▶ **Exercise**
Count the lines in the data below that contain the string "imprint", treating uppercase and lowercase as different, and give only the number.

----

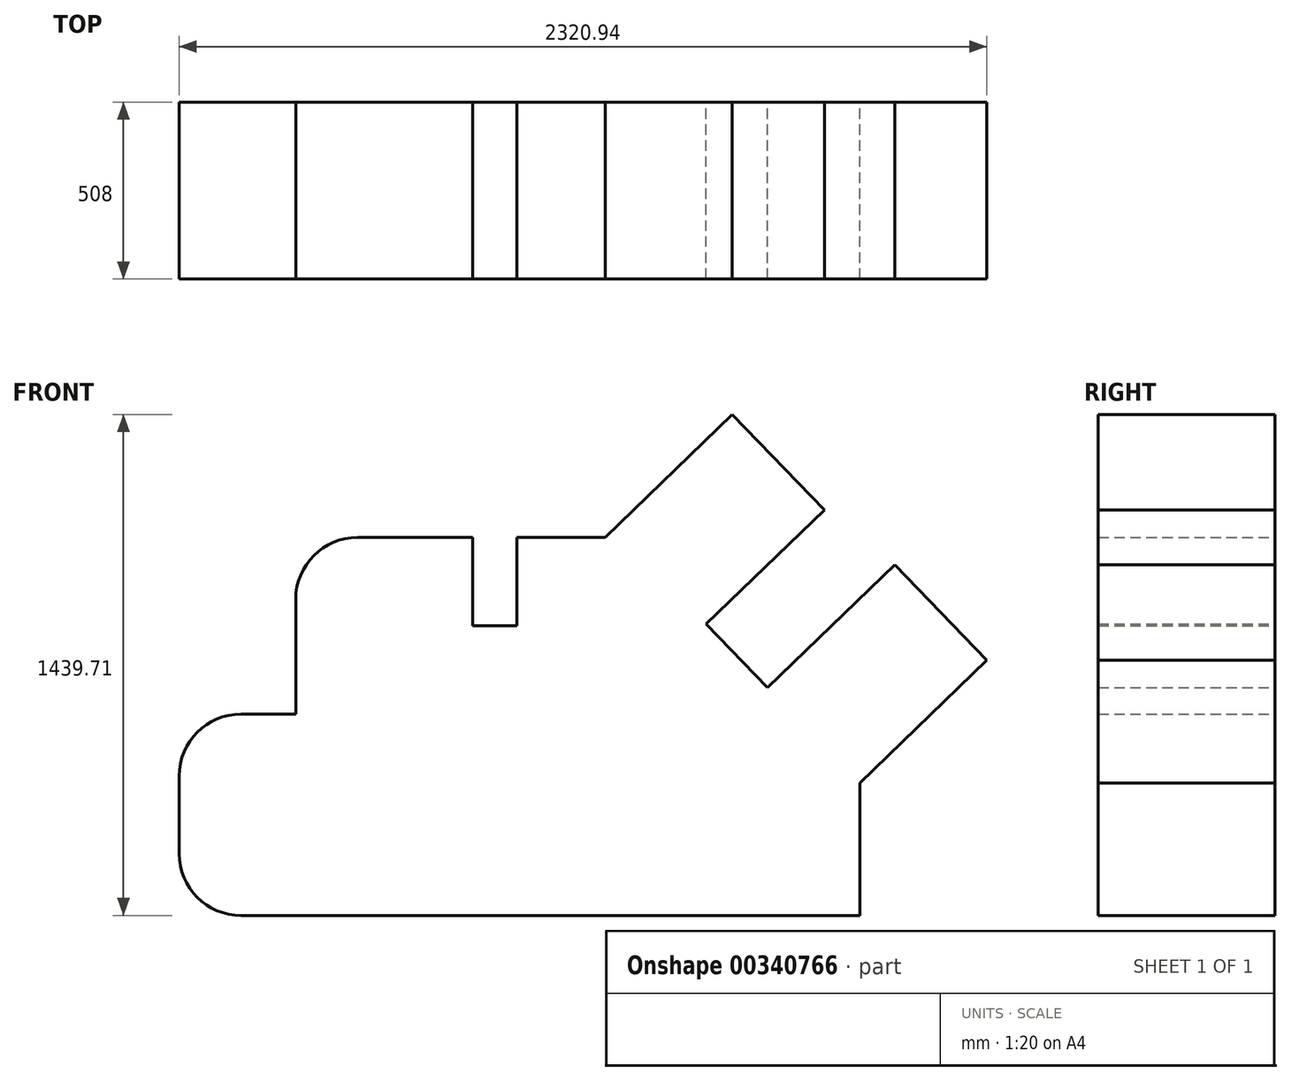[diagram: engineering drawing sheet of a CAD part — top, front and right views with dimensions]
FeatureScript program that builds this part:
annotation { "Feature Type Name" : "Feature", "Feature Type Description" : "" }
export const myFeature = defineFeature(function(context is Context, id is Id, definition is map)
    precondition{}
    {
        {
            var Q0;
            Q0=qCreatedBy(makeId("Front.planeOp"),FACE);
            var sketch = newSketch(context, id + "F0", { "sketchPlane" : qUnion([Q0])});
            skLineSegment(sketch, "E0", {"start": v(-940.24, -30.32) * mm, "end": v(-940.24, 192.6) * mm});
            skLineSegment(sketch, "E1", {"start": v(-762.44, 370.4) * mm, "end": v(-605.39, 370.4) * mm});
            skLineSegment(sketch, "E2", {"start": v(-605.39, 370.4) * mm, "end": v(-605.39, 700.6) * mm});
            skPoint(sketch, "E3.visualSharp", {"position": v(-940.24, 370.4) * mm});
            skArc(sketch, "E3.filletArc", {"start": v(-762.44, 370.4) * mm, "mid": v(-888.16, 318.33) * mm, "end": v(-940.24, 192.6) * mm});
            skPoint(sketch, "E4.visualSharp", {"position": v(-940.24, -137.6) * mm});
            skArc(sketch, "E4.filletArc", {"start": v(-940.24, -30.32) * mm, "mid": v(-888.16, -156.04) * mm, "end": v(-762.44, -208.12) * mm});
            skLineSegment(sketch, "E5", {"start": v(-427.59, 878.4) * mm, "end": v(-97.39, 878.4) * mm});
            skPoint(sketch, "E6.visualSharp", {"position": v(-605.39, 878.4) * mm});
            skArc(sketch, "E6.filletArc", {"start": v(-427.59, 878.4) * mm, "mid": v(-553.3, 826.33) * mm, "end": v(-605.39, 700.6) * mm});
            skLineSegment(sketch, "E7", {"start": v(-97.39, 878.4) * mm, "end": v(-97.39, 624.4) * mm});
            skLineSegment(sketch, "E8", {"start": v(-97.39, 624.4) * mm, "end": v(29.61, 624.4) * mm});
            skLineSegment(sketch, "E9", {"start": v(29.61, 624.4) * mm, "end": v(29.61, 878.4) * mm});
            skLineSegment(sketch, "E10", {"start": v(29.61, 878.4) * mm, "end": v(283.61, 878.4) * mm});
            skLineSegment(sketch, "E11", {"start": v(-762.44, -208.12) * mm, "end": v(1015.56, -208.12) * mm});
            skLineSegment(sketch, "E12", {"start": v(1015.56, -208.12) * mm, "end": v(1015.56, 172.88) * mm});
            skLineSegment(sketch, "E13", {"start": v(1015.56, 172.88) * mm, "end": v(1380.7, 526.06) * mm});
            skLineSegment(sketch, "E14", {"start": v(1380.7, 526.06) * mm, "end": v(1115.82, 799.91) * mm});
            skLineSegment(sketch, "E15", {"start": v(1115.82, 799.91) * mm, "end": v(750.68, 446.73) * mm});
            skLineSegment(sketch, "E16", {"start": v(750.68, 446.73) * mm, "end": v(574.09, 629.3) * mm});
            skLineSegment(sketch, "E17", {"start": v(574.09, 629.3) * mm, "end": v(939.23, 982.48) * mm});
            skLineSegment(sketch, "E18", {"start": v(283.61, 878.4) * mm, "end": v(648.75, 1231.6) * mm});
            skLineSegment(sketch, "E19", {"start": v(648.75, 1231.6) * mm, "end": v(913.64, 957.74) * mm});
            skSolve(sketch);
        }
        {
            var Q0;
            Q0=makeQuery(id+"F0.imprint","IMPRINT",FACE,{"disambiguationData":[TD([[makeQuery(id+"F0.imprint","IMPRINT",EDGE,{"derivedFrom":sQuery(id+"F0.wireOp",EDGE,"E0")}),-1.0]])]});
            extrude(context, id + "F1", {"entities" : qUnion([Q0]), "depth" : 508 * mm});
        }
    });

----

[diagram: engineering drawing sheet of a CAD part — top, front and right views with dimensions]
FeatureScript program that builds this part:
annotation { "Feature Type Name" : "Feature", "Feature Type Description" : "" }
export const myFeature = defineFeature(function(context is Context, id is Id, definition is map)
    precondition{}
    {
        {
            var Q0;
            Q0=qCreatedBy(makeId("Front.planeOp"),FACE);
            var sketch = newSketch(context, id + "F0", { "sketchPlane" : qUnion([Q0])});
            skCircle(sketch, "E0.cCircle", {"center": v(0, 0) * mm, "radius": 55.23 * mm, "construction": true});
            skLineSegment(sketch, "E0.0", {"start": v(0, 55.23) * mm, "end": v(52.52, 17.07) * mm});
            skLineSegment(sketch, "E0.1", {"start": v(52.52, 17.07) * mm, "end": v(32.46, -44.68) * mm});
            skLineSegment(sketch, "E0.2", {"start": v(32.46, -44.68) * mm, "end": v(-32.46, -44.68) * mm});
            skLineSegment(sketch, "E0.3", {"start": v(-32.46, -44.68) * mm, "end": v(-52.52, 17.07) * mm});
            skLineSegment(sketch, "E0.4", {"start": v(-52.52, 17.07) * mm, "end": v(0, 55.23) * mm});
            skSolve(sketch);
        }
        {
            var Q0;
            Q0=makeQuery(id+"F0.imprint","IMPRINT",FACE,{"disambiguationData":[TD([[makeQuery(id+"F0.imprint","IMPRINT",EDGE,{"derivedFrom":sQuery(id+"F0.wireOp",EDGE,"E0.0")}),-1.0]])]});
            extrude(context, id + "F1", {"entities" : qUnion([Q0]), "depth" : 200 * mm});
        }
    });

----

▶ **The reply**
2